This species is widely distributed throughout the eastern United States and adjoining Canada, from southeast Saskatchewan to Nova Scotia, south to western Oklahoma and eastern Louisiana (in the west) and to coastal Virginia (in the east). It is absent from peninsular Florida and the coastal plain between Florida and northern North Carolina. It is introduced to Newfoundland.
Habitat and Ecology
Depending on the season, densities may vary from less than 1 to 15 per acre (Yerger 1953), sometimes up to 30 per acre. In Virginia, populations were highest in the year following a large mast crop (Wolff 1996, J. Mamm. 77:850-856).
Eastern chipmunks are extremely vocal and produce a variety of chips, trills and calls to alert others to the presence of predators or for territory defense. Territorial calls lead to aggressive behavior when another individual is present. High intense chases establish hierarchies among groups of males competing for access to females, individuals display aggressive and submissive postures during these behaviors. Sniffing hindquarters and touching noses provides chemical signals during these interactions. Alarm calls can be costly and the benefits must outweigh the costs to justify such behavior. Eastern chipmunks give three distinct calls: chipping, chucking and trilling. Chipping and chucking are repeated calls lasting up to thirty minutes. Trills are shorter in duration and are given during pursuit by a predator. The other calls are typically given when a predator is spotted.

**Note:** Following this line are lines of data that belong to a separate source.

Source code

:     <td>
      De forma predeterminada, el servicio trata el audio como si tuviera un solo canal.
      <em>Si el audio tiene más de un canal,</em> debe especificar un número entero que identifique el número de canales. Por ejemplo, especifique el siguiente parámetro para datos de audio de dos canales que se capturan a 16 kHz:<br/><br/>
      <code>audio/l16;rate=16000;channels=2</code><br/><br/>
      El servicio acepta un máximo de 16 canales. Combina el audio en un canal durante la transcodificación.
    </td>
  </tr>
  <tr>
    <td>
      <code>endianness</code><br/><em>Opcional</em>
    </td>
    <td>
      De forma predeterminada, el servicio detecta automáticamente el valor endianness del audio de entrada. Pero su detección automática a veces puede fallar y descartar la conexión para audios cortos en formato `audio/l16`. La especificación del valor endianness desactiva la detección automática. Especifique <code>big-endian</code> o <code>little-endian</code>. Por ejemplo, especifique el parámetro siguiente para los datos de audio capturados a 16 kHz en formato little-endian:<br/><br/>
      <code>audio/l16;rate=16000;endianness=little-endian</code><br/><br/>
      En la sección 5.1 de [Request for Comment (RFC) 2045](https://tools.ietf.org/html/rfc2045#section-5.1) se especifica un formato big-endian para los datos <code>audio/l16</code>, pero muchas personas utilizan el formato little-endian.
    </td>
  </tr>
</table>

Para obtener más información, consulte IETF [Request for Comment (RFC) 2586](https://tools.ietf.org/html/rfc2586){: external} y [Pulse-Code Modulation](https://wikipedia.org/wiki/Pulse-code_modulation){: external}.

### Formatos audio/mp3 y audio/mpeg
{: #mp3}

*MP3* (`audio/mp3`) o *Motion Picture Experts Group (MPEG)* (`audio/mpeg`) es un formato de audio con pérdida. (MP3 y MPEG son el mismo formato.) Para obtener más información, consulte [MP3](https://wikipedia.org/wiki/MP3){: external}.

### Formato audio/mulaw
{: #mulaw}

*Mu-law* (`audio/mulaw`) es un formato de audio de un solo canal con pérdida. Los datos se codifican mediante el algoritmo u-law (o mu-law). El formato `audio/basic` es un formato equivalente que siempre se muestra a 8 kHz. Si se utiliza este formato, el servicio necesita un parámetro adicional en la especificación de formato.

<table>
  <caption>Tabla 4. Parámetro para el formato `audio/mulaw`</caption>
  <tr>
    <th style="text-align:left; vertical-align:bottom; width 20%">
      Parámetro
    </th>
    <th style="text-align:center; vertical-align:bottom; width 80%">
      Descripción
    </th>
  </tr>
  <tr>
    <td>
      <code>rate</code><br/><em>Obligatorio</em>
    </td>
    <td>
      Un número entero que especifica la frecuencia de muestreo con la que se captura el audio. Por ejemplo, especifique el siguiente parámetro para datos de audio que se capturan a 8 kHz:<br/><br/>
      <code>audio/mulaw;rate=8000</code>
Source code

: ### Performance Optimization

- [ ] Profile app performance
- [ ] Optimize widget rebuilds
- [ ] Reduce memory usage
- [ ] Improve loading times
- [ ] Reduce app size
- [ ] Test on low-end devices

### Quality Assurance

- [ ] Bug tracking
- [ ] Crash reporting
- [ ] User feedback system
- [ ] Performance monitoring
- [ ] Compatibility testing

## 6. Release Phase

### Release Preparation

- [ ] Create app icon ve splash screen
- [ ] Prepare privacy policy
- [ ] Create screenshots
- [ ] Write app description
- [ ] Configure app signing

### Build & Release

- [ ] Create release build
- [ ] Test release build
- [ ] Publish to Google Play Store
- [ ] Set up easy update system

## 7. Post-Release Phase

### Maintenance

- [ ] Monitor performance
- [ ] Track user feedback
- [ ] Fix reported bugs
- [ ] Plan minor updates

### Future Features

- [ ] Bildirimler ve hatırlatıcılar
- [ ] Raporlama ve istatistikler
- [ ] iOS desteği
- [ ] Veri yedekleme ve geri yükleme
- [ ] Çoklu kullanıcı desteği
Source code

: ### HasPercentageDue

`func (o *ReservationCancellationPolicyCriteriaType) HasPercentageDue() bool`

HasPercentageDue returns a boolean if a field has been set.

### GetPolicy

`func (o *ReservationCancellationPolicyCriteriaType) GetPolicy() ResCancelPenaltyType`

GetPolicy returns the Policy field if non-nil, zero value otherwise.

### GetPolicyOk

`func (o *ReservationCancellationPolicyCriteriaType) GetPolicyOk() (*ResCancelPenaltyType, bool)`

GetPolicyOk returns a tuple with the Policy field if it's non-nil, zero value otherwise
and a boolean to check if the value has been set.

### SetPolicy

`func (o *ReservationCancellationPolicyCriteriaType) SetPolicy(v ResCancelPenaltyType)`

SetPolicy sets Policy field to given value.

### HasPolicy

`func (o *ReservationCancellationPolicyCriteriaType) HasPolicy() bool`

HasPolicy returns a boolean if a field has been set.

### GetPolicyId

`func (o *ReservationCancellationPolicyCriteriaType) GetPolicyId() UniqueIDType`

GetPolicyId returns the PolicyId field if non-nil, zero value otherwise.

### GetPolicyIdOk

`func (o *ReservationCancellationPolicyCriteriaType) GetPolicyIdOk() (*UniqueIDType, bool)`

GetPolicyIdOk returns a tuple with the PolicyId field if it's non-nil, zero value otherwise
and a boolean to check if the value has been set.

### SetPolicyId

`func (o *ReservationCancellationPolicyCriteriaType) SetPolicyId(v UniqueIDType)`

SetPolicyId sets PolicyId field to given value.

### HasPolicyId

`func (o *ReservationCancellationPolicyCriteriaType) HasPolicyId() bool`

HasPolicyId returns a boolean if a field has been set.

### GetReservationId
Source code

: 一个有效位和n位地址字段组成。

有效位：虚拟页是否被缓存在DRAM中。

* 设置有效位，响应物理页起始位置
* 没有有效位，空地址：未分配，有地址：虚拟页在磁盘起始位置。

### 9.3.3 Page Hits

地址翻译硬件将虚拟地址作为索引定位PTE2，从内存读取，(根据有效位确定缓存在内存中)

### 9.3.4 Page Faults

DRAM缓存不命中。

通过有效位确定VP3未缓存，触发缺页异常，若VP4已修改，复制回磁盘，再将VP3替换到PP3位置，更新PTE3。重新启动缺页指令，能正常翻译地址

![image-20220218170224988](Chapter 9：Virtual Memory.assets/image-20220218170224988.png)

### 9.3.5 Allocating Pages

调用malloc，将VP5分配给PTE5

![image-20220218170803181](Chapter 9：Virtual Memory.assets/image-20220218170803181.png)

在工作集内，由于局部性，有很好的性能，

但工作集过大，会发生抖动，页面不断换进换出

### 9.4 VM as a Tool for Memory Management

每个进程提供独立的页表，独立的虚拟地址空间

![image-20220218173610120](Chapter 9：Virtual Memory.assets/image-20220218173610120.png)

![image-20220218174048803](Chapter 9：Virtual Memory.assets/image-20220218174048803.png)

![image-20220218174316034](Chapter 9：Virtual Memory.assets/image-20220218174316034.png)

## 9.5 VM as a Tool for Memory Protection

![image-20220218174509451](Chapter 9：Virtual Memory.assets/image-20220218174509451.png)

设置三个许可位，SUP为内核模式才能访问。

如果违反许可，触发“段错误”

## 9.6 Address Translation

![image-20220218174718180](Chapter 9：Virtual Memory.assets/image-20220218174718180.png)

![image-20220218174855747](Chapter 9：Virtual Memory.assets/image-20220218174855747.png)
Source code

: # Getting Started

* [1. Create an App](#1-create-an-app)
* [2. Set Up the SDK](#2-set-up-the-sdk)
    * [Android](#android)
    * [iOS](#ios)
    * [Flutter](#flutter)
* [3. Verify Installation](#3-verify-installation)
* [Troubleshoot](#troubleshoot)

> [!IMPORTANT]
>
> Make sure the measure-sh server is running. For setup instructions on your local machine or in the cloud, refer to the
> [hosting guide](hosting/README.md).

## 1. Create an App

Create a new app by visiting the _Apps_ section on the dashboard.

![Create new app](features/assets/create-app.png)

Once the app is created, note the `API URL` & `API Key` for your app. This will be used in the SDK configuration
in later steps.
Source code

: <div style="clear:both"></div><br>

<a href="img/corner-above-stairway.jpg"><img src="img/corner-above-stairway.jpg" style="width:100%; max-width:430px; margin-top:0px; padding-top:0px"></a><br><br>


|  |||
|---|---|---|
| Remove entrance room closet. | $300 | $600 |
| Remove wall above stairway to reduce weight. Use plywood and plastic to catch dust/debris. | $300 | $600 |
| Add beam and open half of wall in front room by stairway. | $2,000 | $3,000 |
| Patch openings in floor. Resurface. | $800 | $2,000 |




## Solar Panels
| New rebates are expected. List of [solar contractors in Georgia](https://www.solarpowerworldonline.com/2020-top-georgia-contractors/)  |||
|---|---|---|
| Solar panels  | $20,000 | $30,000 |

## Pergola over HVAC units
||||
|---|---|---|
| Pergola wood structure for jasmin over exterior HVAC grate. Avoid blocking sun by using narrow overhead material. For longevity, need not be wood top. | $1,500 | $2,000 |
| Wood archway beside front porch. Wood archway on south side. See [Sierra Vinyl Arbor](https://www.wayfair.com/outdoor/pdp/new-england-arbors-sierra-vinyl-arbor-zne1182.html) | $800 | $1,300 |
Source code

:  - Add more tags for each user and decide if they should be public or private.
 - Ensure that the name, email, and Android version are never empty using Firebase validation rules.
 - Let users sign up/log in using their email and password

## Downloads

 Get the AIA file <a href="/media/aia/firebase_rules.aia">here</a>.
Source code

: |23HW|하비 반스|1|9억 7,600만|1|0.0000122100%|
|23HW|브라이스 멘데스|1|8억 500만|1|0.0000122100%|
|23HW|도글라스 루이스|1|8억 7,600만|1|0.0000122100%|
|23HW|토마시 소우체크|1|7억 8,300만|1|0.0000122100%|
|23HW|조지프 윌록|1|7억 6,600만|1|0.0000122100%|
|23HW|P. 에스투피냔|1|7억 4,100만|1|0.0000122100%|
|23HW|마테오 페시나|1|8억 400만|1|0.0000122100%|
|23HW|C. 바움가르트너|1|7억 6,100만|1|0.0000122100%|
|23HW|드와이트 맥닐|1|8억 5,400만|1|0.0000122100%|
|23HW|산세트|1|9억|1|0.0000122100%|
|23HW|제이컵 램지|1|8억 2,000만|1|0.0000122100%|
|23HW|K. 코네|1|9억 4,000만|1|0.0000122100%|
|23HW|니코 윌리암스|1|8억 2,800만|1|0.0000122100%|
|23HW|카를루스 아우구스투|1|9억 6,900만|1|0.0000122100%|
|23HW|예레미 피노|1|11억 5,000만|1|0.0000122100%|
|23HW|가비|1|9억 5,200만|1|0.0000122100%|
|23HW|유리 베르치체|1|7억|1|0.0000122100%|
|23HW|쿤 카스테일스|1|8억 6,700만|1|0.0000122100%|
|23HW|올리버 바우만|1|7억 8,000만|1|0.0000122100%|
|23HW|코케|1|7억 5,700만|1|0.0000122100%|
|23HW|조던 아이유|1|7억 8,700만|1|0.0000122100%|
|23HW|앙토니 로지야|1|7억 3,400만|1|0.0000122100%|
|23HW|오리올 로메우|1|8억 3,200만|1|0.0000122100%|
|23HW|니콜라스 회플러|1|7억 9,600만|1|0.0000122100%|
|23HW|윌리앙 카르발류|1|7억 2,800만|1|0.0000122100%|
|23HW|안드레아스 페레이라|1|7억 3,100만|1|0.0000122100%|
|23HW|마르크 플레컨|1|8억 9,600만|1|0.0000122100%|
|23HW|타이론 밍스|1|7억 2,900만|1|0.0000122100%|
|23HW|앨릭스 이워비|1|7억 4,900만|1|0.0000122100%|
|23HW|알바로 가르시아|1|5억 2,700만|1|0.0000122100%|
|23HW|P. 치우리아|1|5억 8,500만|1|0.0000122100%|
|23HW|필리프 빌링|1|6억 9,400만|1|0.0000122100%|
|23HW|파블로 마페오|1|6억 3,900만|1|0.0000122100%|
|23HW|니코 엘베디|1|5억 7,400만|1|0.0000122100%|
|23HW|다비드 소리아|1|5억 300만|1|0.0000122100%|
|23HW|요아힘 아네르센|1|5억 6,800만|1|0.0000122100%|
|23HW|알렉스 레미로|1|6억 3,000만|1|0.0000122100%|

Eastern chipmunks react to alarm calls by altering their foraging behavior and becoming more alert. After an alarm call, they expend greater energy and spend more time exposed at feeding stations because they decrease the amount of food carried to caches after hearing the call. Eastern chipmunks increase vigilance, run shorter more direct distances and delay emergence from burrows after hearing an alarm call, which suggest that the calls directly affected behavior. Trill vocalizations are complicated and more difficult to understand than the other two types of calls. Adult females are most likely to trill when close (10 m from the burrow) to relatives. Females do not disperse as far as males and have more relatives living close to their burrows. Juvenile females trill at a lower rate than adults, this may indicate their higher predation risk or smaller fitness gain. Males trill farther from the burrow, 100 m or greater. This could be because males are uncertain of kinship and trilling would put an individual at higher risk. Trilling occurs in all active seasons, not just during juvenile emergence, which discounts the hypothesis that trilling is a mechanism of parental care. The primary function of trill calls is likely to warn nearby relatives of predators. This increases an individual’s overall fitness by helping related individuals.